Bowie, a young man convicted of murder when a teenager, and Chicamaw, an old lag, escape from a Mississippi prison in 1936 and join up with another old lag, T-Dub, who has hired a cab to meet them. They hide out with an acquaintance, who owns a garage, and immediately set to work robbing banks. Here Bowie gets to talk to Keechie, the garageman's daughter. They next hole up with T-Dub's sister-in-law Mattie and her children, including her older daughter Lula, the object of T-Dub's lascivious attention. Bowie is injured in a car crash, after which Chicamaw guns down an inquisitive officer. He leaves Bowie at the garage, where Keechie takes care of him. They become lovers but Bowie has no intention of turning his back on crime. Bowie leaves to meet up with the others and they rob a bank, but the trigger-happy Chicamaw shoots and kills a bank clerk. The robbers split up and Bowie returns to a distraught Keechie. We learn that T-Dub has been killed and Chicamaw recaptured and returned to prison. After persuading an unwilling Mattie to let the pregnant Keechie stay in a cabin at her motel, Bowie, posing as a sheriff, springs Chickamaw from prison but the latter, while claiming to have merely tied the warden to a tree, has instead shot him dead. Bowie forces Chicamaw out of the car and leaves him at the side of the road to fend for himself. Returning to the motel cabin he is ambushed by Rangers, who blast the cabin with gunfire, watched by an anguished Keechie, forcibly restrained by Mattie, who has betrayed Bowie. Bowie's bloody body is carried out and laid on the mud. In the final scene we see Keechie at the station, ready to take the first train out to find a place where she can have her baby.
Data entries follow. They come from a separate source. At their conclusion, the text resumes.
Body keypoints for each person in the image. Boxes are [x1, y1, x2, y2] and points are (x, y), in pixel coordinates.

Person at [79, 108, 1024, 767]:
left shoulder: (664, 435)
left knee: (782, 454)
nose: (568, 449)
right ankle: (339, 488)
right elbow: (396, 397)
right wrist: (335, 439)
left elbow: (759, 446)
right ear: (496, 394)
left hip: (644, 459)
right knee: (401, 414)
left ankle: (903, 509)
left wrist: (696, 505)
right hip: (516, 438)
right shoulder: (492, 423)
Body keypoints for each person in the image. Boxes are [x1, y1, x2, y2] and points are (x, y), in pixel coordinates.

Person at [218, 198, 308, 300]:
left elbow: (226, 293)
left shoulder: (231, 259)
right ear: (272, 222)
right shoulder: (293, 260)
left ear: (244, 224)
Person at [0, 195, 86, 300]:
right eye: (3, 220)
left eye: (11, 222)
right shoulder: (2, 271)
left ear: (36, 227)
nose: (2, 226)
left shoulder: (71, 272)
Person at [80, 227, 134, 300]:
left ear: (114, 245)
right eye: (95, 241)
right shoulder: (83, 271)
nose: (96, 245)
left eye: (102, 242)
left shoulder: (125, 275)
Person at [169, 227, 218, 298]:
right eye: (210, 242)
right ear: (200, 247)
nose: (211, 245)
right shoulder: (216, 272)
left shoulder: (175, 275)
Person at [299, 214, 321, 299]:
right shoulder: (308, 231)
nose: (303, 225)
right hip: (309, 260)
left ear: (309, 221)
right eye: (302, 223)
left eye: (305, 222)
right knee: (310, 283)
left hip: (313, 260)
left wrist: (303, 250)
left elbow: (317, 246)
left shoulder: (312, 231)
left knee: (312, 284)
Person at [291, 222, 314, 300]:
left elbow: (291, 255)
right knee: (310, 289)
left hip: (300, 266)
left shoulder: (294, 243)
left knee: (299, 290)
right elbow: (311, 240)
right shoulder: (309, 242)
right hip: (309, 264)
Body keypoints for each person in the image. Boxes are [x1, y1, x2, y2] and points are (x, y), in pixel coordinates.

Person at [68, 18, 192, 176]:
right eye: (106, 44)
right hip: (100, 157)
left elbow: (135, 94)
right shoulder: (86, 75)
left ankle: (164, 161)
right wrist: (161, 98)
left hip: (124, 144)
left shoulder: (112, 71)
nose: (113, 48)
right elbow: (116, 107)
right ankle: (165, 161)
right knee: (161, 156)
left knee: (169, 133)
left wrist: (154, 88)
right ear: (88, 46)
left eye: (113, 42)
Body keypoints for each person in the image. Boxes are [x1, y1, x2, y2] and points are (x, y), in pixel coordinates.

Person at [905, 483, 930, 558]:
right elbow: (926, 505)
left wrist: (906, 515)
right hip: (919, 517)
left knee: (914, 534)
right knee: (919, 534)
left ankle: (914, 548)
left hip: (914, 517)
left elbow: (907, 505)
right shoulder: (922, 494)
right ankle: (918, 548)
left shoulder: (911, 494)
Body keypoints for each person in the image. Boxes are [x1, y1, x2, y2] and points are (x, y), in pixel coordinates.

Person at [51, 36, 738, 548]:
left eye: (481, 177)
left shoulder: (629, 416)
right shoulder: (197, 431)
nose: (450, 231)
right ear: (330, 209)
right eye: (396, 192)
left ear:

This film has no traditional score. All music in the film is diegetic music or "source music," usually presented as coming from a radio. The film features a large number of small-town people as extras. Thieves Like Us was largely filmed on location in Mississippi.
Reception
of the Chicago Sun-Times gave the film three-and-a-half stars out of four, writing that it 'no doubt has all sorts of weaknesses in character and plot, but which manages a visual strategy so perfectly controlled that we get an uncanny feel for this time and this place'. Gene Siskel of the Chicago Tribune awarded two-and-a-half stars out of four, saying that the film 'at least on the story level, breaks no new ground' in that the criminals' actions 'are reminiscent of Bonnie and Clyde and a host of lesser films', adding 'Indeed, the major element of surprise in Thieves Like Us is that Altman doesn't surprise us at all.' Vincent Canby of The New York Times called the film 'such an engaging, sharply-observed account of a long-lost time, and of some of the people who briefly inhabited it, that I hope it doesn't get confused with other films that seem, superficially anyway, to have covered the same territory'. Variety wrote, "Thieves Like Us proves that when Robert Altman has a solid story and script, he can make an exceptional film, one mostly devoid of clutter, auterist mannerism, and other current cinema chic." Pauline Kael of The New Yorker wrote that the film 'seems to achieve beauty without artifice. It's the closest to flawless of Altman's films—a masterpiece.' Kevin Thomas of the Los Angeles Times wrote, 'Demanding and subtle, a seductive reverie of a film, Thieves Like Us affirms Robert Altman's place in the front ranks of American directors.' In a negative review for The Washington Post, Gary Arnold called the film 'disappointing', writing that 'the beautiful images seem to freeze or petrify on the screen, because Altman does not bring any intensity to the narrative'.